Yapılacaklar:
(1) Belge metnine göre Hindistan, Ekim ayı sonunda ABD ile nasıl bir anlaşma imzaladı?
(2) Belge metninde "Sadece hızını azaltır, ki" ifadesinden "Kenar Kuşak ülkeleri." ifadesine kadar olan kısmı aynen kopyala.

======== Belge metni ========

Ortadoğu'da Meksika Açmazı (16)
ABD, Çin’i
ekonomi üzerinden vurmak zorunda. Bu Çin’i dağıtmaz, yok etmez veya küçültmez.
Sadece hızını azaltır, ki bu da az bir başarı değildir. Mesela ABD markalarının
Çin’de üretilmesini engelleyip başka ülkelere kaydırabilir. Bunun için işgücü
ucuz ama insan kalifikasyonu yüksek ülkeler lazım. Bu tanıma en uygun ülkeler
Pakistan, İran, Endonezya, Türkiye, Irak, Suriye, Mısır, Hindistan,
Bangladeş, Vietnam, Filipinler gibi Kenar Kuşak ülkeleri.
İngiltere’nin
eski arka bahçeleri Pakistan ve Hindistan’da köprülerin altından çok sular
aktı. Pakistan net bir biçimde Çin’le ittifak halinde. Diğer yandan Batı’nın
nüfuzu hala varsa da Hindistan da artık eski Hindistan değil. Çin’in
nüfus-kaynak eksenli yükselişini gördükten sonra maymunun gözü açıldı. Bütün
pespayeliği ve fukaralığına rağmen Hindistan’ın önümüzdeki 15 yıl içerisinde
dünyanın en büyük üçüncü ekonomisi olması bekleniyor. Ayrıca Hindistan da BRICS’in
kurucu üyelerinden biri olarak bir ayağını diğer kutba atmış durumda. Trump Mayıs
ayında “Hindistan ve Rusya’yı Çin’e kaptırmış gibiyiz. Onlara uzun ve
müreffeh bir gelecek diliyorum” şeklinde bir açıklama yaptı. Belli ki ABD, Hindistan’ın
başına buyruk, özgüvenli tavırlarına atfen bu şekilde düşünüyordu. Hindistan, Pakistan’a
da aynı özgüvenle saldırdı. Savaşta sağlam bir tokat yiyen Hindistan’ın muharebe
yetenekleri konusunda kağıtttan kaplan olduğunu başta kendileri olmak üzere tüm
dünya gördü. Kuyruğunu bacaklarının arasına sıkıştıran Hindistan ABD ile Ekim
ayı sonunda 10 yıllık bir savunma anlaşması imzaladı. Çok kimse fark etmedi ama
Pakistan ve Hindistan arasındaki o kısa savaş Türkiye’nin ve özellikle de Çin’in
elektronik harp ve hava gücü açısından ne kadar önemli mesafeler kat ettiğini
gösterdi.

======== Veri kayıtları ========

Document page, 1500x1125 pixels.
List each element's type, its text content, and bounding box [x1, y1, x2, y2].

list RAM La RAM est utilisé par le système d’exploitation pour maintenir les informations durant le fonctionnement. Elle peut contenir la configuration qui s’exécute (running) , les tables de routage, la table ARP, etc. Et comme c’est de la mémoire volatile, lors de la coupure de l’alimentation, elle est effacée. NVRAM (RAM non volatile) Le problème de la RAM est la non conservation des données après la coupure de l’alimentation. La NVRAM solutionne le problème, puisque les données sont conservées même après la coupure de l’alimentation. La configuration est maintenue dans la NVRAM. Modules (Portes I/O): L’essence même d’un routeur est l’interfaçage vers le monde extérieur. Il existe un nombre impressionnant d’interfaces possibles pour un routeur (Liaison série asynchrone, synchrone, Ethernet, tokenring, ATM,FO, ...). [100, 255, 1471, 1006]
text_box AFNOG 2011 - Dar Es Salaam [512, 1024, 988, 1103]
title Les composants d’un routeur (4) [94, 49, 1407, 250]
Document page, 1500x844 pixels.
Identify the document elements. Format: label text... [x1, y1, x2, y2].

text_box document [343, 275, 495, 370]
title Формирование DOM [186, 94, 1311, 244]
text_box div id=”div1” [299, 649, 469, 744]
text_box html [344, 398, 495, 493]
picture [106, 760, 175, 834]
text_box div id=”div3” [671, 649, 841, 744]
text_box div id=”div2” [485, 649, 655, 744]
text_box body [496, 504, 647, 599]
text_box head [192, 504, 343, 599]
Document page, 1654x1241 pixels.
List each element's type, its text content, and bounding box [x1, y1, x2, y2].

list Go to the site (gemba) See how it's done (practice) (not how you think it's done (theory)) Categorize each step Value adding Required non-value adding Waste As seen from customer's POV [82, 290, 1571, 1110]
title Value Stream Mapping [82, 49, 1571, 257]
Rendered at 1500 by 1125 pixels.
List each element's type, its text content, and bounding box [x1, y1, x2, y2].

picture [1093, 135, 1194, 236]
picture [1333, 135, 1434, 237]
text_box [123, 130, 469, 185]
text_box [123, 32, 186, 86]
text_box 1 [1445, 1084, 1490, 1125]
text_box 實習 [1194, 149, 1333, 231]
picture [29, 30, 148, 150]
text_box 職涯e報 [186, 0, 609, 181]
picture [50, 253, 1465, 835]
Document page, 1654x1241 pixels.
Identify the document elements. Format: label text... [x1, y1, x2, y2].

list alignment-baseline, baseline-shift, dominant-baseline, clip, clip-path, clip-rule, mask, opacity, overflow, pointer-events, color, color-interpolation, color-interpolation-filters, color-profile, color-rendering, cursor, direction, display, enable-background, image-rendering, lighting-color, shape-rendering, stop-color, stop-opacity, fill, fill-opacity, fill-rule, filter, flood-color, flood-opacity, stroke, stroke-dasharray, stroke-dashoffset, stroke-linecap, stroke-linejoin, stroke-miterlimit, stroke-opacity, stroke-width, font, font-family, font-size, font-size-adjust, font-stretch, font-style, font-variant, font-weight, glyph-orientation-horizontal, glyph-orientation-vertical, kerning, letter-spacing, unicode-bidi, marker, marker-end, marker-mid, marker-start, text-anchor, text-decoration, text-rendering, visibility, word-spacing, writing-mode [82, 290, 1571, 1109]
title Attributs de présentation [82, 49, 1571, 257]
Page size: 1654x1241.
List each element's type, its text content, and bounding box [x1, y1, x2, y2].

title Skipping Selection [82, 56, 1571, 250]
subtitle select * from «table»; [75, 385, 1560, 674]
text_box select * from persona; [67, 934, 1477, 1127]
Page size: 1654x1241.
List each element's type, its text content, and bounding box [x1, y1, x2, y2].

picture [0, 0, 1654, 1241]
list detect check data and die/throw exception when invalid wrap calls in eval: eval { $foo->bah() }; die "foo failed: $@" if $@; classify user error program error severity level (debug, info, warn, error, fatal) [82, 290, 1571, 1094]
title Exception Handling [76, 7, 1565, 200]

========

Tam cevaplar:
(1) 10 yıllık bir savunma anlaşması.

(2)
Sadece hızını azaltır, ki bu da az bir başarı değildir. Mesela ABD markalarının
Çin’de üretilmesini engelleyip başka ülkelere kaydırabilir. Bunun için işgücü
ucuz ama insan kalifikasyonu yüksek ülkeler lazım. Bu tanıma en uygun ülkeler
Pakistan, İran, Endonezya, Türkiye, Irak, Suriye, Mısır, Hindistan,
Bangladeş, Vietnam, Filipinler gibi Kenar Kuşak ülkeleri.